The Absa L’Atelier art competition is jointly sponsored by Absa and the South African National Association for the Visual Arts (SANAVA), and is one of the longest-running and most prestigious visual arts competitions on the African continent. It was established in South Africa 33 years ago, but in recent years has been expanded to include a number of other African countries in order to reach more young artists and further the unparalleled opportunities it affords those who participate in the competition.
“The L’Atelier Awards embrace emerging artists from our continent.
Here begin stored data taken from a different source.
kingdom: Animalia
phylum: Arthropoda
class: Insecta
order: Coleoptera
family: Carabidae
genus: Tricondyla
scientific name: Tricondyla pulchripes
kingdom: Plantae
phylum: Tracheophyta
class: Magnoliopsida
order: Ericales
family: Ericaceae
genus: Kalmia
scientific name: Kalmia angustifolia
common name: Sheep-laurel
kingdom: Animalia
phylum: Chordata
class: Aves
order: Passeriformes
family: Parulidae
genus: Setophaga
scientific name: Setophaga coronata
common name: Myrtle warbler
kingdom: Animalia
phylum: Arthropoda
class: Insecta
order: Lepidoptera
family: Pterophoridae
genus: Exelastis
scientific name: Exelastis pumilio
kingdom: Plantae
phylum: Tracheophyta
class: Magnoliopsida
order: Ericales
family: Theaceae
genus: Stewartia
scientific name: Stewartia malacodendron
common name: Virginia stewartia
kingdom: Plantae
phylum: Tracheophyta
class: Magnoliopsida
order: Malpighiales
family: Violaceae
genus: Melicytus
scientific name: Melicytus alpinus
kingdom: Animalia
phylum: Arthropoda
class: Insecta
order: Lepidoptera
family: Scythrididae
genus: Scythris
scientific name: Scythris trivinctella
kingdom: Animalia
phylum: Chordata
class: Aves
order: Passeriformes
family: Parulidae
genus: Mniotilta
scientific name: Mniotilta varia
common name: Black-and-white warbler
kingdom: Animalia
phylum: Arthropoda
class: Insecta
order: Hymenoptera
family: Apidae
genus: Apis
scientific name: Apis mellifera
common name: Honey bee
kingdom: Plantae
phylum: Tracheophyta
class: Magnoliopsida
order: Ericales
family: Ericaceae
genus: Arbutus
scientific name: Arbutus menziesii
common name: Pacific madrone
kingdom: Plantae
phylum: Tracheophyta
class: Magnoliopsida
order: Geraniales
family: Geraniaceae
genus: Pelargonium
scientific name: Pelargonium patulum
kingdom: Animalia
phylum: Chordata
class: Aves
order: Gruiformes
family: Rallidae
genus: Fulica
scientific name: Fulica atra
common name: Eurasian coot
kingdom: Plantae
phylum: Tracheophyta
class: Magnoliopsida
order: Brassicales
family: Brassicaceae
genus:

This competition has become the voice and lens through which we experience and access various societies, and has rendered the borders between our country and the rest of Africa, porous,” says Avitha Sooful, president of SANAVA.
This year was the first time that the awards were extended to include Nigeria and Namibia. The newcomers really shone, with a vast number of outstanding pieces catching the eye of the adjudicators, who appreciated their interpretation of ‘the contemporary’ with the African visual art context.
A total of 12 countries now participate in the competition which, aside from Nigeria and Namibia, include South Africa, Botswana, Ghana, Zambia, Kenya, Uganda, Tanzania, Mauritius, Seychelles and Mozambique.